Displacement Camp Fire Leaves Hundreds of IDPs Homeless in DRC
Several hundred homes were damaged in a fire at a displacement camp in the Democratic Republic of Congo, according to the International Organization for Migration.
The fire made around 300 families homeless, said Norwegian Refugee Council secretary-general Jan Egeland, who recently visited the camp. “They now are forced to live in crowded, improvised straw huts,” he said.
The Katanika camp shelters around 70,000 people internally displaced by inter-ethnic fighting in the DRC, which has escalated in recent months.
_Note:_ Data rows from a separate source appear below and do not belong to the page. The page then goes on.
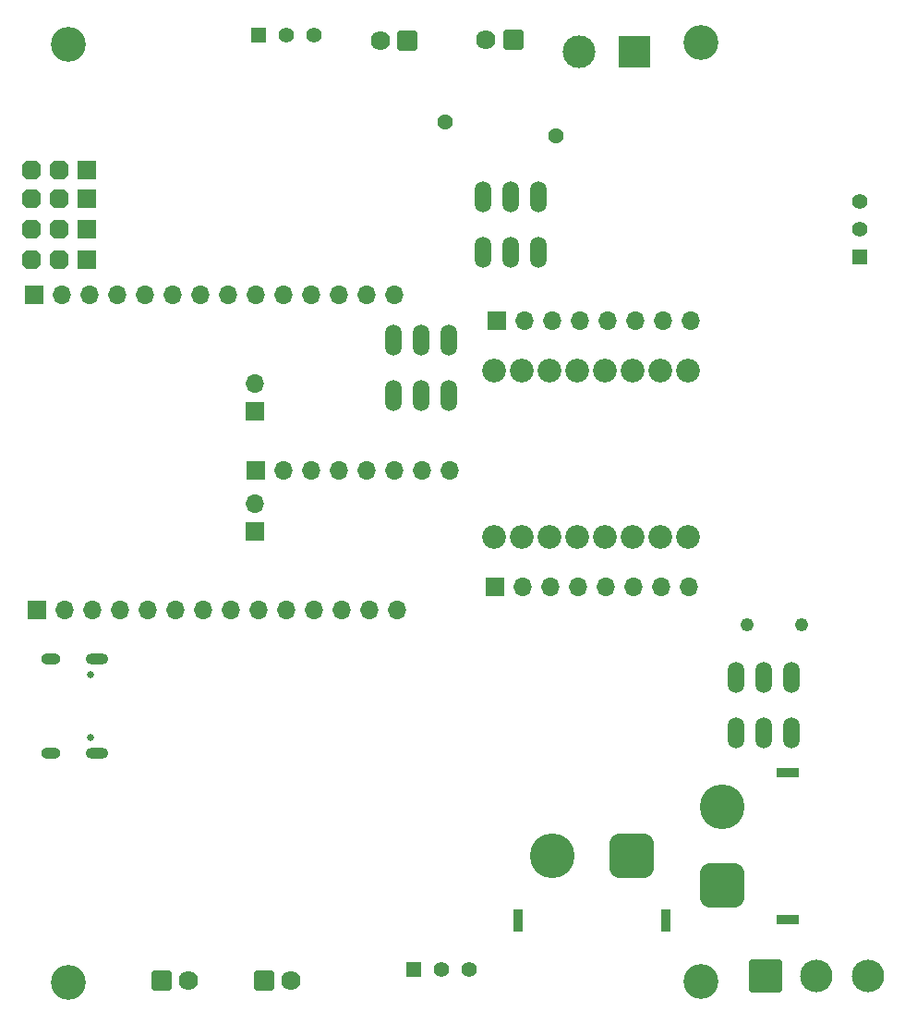
<source format=gbr>
%TF.GenerationSoftware,KiCad,Pcbnew,8.0.2*%
%TF.CreationDate,2024-05-19T21:43:39+05:30*%
%TF.ProjectId,Evoborne,45766f62-6f72-46e6-952e-6b696361645f,rev?*%
%TF.SameCoordinates,Original*%
%TF.FileFunction,Soldermask,Bot*%
%TF.FilePolarity,Negative*%
%FSLAX46Y46*%
G04 Gerber Fmt 4.6, Leading zero omitted, Abs format (unit mm)*
G04 Created by KiCad (PCBNEW 8.0.2) date 2024-05-19 21:43:39*
%MOMM*%
%LPD*%
G01*
G04 APERTURE LIST*
G04 Aperture macros list*
%AMRoundRect*
0 Rectangle with rounded corners*
0 $1 Rounding radius*
0 $2 $3 $4 $5 $6 $7 $8 $9 X,Y pos of 4 corners*
0 Add a 4 corners polygon primitive as box body*
4,1,4,$2,$3,$4,$5,$6,$7,$8,$9,$2,$3,0*
0 Add four circle primitives for the rounded corners*
1,1,$1+$1,$2,$3*
1,1,$1+$1,$4,$5*
1,1,$1+$1,$6,$7*
1,1,$1+$1,$8,$9*
0 Add four rect primitives between the rounded corners*
20,1,$1+$1,$2,$3,$4,$5,0*
20,1,$1+$1,$4,$5,$6,$7,0*
20,1,$1+$1,$6,$7,$8,$9,0*
20,1,$1+$1,$8,$9,$2,$3,0*%
%AMFreePoly0*
4,1,25,0.440719,0.844196,0.452842,0.833842,0.833842,0.452842,0.862349,0.396894,0.863600,0.381000,0.863600,-0.381000,0.844196,-0.440719,0.833842,-0.452842,0.452842,-0.833842,0.396894,-0.862349,0.381000,-0.863600,-0.381000,-0.863600,-0.440719,-0.844196,-0.452842,-0.833842,-0.833842,-0.452842,-0.862349,-0.396894,-0.863600,-0.381000,-0.863600,0.381000,-0.844196,0.440719,-0.833842,0.452842,
-0.452842,0.833842,-0.396894,0.862349,-0.381000,0.863600,0.381000,0.863600,0.440719,0.844196,0.440719,0.844196,$1*%
G04 Aperture macros list end*
%ADD10RoundRect,0.101600X-0.762000X0.762000X-0.762000X-0.762000X0.762000X-0.762000X0.762000X0.762000X0*%
%ADD11FreePoly0,270.000000*%
%ADD12R,1.700000X1.700000*%
%ADD13O,1.700000X1.700000*%
%ADD14RoundRect,0.102000X0.787500X0.787500X-0.787500X0.787500X-0.787500X-0.787500X0.787500X-0.787500X0*%
%ADD15C,1.779000*%
%ADD16RoundRect,0.102000X-0.609000X-0.609000X0.609000X-0.609000X0.609000X0.609000X-0.609000X0.609000X0*%
%ADD17C,1.422000*%
%ADD18C,3.200000*%
%ADD19O,1.524000X2.844800*%
%ADD20RoundRect,0.102000X-0.787500X-0.787500X0.787500X-0.787500X0.787500X0.787500X-0.787500X0.787500X0*%
%ADD21C,2.184000*%
%ADD22R,0.900000X2.000000*%
%ADD23RoundRect,1.025000X1.025000X1.025000X-1.025000X1.025000X-1.025000X-1.025000X1.025000X-1.025000X0*%
%ADD24C,4.100000*%
%ADD25RoundRect,0.102000X0.609000X-0.609000X0.609000X0.609000X-0.609000X0.609000X-0.609000X-0.609000X0*%
%ADD26C,1.432000*%
%ADD27R,3.000000X3.000000*%
%ADD28C,3.000000*%
%ADD29C,0.650000*%
%ADD30O,2.100000X1.000000*%
%ADD31O,1.800000X1.000000*%
%ADD32C,1.219000*%
%ADD33RoundRect,0.102000X-1.387500X-1.387500X1.387500X-1.387500X1.387500X1.387500X-1.387500X1.387500X0*%
%ADD34C,2.979000*%
%ADD35R,2.000000X0.900000*%
%ADD36RoundRect,1.025000X-1.025000X1.025000X-1.025000X-1.025000X1.025000X-1.025000X1.025000X1.025000X0*%
G04 APERTURE END LIST*
D10*
%TO.C,J6*%
X56640000Y-82580000D03*
D11*
X54100000Y-82580000D03*
X51560000Y-82580000D03*
%TD*%
D12*
%TO.C,J12*%
X94130000Y-115310000D03*
D13*
X96670000Y-115310000D03*
X99210000Y-115310000D03*
X101750000Y-115310000D03*
X104290000Y-115310000D03*
X106830000Y-115310000D03*
X109370000Y-115310000D03*
X111910000Y-115310000D03*
%TD*%
D10*
%TO.C,J5*%
X56700000Y-85330000D03*
D11*
X54160000Y-85330000D03*
X51620000Y-85330000D03*
%TD*%
D14*
%TO.C,J4*%
X86086000Y-65261000D03*
D15*
X83586000Y-65261000D03*
%TD*%
D12*
%TO.C,J17*%
X51890000Y-88590000D03*
D13*
X54430000Y-88590000D03*
X56970000Y-88590000D03*
X59510000Y-88590000D03*
X62050000Y-88590000D03*
X64590000Y-88590000D03*
X67130000Y-88590000D03*
X69670000Y-88590000D03*
X72210000Y-88590000D03*
X74750000Y-88590000D03*
X77290000Y-88590000D03*
X79830000Y-88590000D03*
X82370000Y-88590000D03*
X84910000Y-88590000D03*
%TD*%
D12*
%TO.C,J11*%
X94270000Y-90910000D03*
D13*
X96810000Y-90910000D03*
X99350000Y-90910000D03*
X101890000Y-90910000D03*
X104430000Y-90910000D03*
X106970000Y-90910000D03*
X109510000Y-90910000D03*
X112050000Y-90910000D03*
%TD*%
D16*
%TO.C,R6*%
X72390000Y-64770000D03*
D17*
X74930000Y-64770000D03*
X77470000Y-64770000D03*
%TD*%
D12*
%TO.C,J15*%
X72136000Y-104648000D03*
D13*
X74676000Y-104648000D03*
X77216000Y-104648000D03*
X79756000Y-104648000D03*
X82296000Y-104648000D03*
X84836000Y-104648000D03*
X87376000Y-104648000D03*
X89916000Y-104648000D03*
%TD*%
D18*
%TO.C,H2*%
X54980000Y-65620000D03*
%TD*%
D10*
%TO.C,J8*%
X56650000Y-77120000D03*
D11*
X54110000Y-77120000D03*
X51570000Y-77120000D03*
%TD*%
D19*
%TO.C,SW3*%
X84770000Y-92710000D03*
X87310000Y-92710000D03*
X89850000Y-92710000D03*
X84770000Y-97790000D03*
X87310000Y-97790000D03*
X89850000Y-97790000D03*
%TD*%
D12*
%TO.C,J18*%
X72070000Y-110225000D03*
D13*
X72070000Y-107685000D03*
%TD*%
D18*
%TO.C,H3*%
X113020000Y-65430000D03*
%TD*%
D10*
%TO.C,J7*%
X56710000Y-79800000D03*
D11*
X54170000Y-79800000D03*
X51630000Y-79800000D03*
%TD*%
D19*
%TO.C,SW2*%
X121260000Y-128680000D03*
X118720000Y-128680000D03*
X116180000Y-128680000D03*
X121260000Y-123600000D03*
X118720000Y-123600000D03*
X116180000Y-123600000D03*
%TD*%
D20*
%TO.C,J1*%
X63520000Y-151384000D03*
D15*
X66020000Y-151384000D03*
%TD*%
D20*
%TO.C,J2*%
X72918000Y-151401000D03*
D15*
X75418000Y-151401000D03*
%TD*%
D21*
%TO.C,U1*%
X93990000Y-110740000D03*
X96530000Y-110740000D03*
X99070000Y-110740000D03*
X101610000Y-110740000D03*
X104150000Y-110740000D03*
X106690000Y-110740000D03*
X109230000Y-110740000D03*
X111770000Y-110740000D03*
X111770000Y-95500000D03*
X109230000Y-95500000D03*
X106690000Y-95500000D03*
X104150000Y-95500000D03*
X101610000Y-95500000D03*
X99070000Y-95500000D03*
X96530000Y-95500000D03*
X93990000Y-95500000D03*
%TD*%
D12*
%TO.C,J16*%
X52120000Y-117450000D03*
D13*
X54660000Y-117450000D03*
X57200000Y-117450000D03*
X59740000Y-117450000D03*
X62280000Y-117450000D03*
X64820000Y-117450000D03*
X67360000Y-117450000D03*
X69900000Y-117450000D03*
X72440000Y-117450000D03*
X74980000Y-117450000D03*
X77520000Y-117450000D03*
X80060000Y-117450000D03*
X82600000Y-117450000D03*
X85140000Y-117450000D03*
%TD*%
D22*
%TO.C,J9*%
X109740000Y-145940000D03*
X96240000Y-145940000D03*
D23*
X106590000Y-139940000D03*
D24*
X99390000Y-139940000D03*
%TD*%
D25*
%TO.C,R7*%
X127508000Y-85090000D03*
D17*
X127508000Y-82550000D03*
X127508000Y-80010000D03*
%TD*%
D26*
%TO.C,F2*%
X89535000Y-72720000D03*
X99685000Y-74020000D03*
%TD*%
D12*
%TO.C,J19*%
X72090000Y-99285000D03*
D13*
X72090000Y-96745000D03*
%TD*%
D27*
%TO.C,J13*%
X106860000Y-66290000D03*
D28*
X101780000Y-66290000D03*
%TD*%
D16*
%TO.C,R5*%
X86614000Y-150368000D03*
D17*
X89154000Y-150368000D03*
X91694000Y-150368000D03*
%TD*%
D29*
%TO.C,J14*%
X57055000Y-123380000D03*
X57055000Y-129160000D03*
D30*
X57575000Y-121950000D03*
D31*
X53375000Y-121950000D03*
D30*
X57575000Y-130590000D03*
D31*
X53375000Y-130590000D03*
%TD*%
D18*
%TO.C,H4*%
X55010000Y-151550000D03*
%TD*%
%TO.C,H1*%
X113010000Y-151450000D03*
%TD*%
D32*
%TO.C,F1*%
X122245000Y-118830000D03*
X117195000Y-118830000D03*
%TD*%
D19*
%TO.C,SW4*%
X93000000Y-79630000D03*
X95540000Y-79630000D03*
X98080000Y-79630000D03*
X93000000Y-84710000D03*
X95540000Y-84710000D03*
X98080000Y-84710000D03*
%TD*%
D33*
%TO.C,SW_1*%
X118870000Y-150940000D03*
D34*
X123570000Y-150940000D03*
X128270000Y-150940000D03*
%TD*%
D14*
%TO.C,J3*%
X95758000Y-65244000D03*
D15*
X93258000Y-65244000D03*
%TD*%
D35*
%TO.C,J10*%
X120940000Y-132330000D03*
X120940000Y-145830000D03*
D36*
X114940000Y-142680000D03*
D24*
X114940000Y-135480000D03*
%TD*%
M02*

</source>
Some 3.9 million are displaced inside the country – the highest number in Africa – while a growing number are fleeing the country’s borders including on a risky boat journey to Uganda.
Somalis in Libya Tell Delegation They Have Suffered Too Much to Go Home Now
A Somali delegation visiting Libya to persuade Somali migrants to return found that many were reluctant to abandon their dream to reach Europe and say “they have nothing left to lose.”
There are an estimated 5,000 Somalis in Libya, among thousands of refugees and migrants hoping to take boats to Europe. European efforts saw boat crossings decrease last year, trapping more people in abusive conditions on land. Some 3,500 migrants have taken boats to Italy so far this year, a 62 percent drop on the same period last year.
The E.U. has also stepped up efforts to return migrants to their home countries. So far only 11 Somalis have volunteered to return from Libya, Voice of America reports.
After the horrors of their journey, many feel that they are at last close to Europe and reluctant to return at this stage, delegation member Mariam Yassin told Voice of America. “They say they have suffered enough and want to take the last chance.”
“I met this woman who said, I was here in Libya for less than two years, I spent $18,000, I’m not going back to my mum with nothing, I’m not going back,” Yassin said. She also noted that some unaccompanied children are lying about their ages so that U.N. agencies won’t contact their families and keep them from boarding boats to Europe.
‘One Day Without Us’ Rallies in U.K.
Britons held rallies around the U.K. in support of migrants for the second annual “One Day Without Us” campaign.
The idea was born in the wake of the Brexit vote in 2016, to highlight the value migrants bring to society and the economy through rallies and strikes. The U.S. held a similar “Day Without Migrants” in 2017.
Politicians and campaigners lauded the contribution of migrants to the country at the rally outside the British parliament in London, while other events were held in Birmingham and Edinburgh on February 17. “Every one of those people contributes to our society and that I think is clear despite the political messages we hear from elsewhere,” said the Green Party’s Jean Lambert.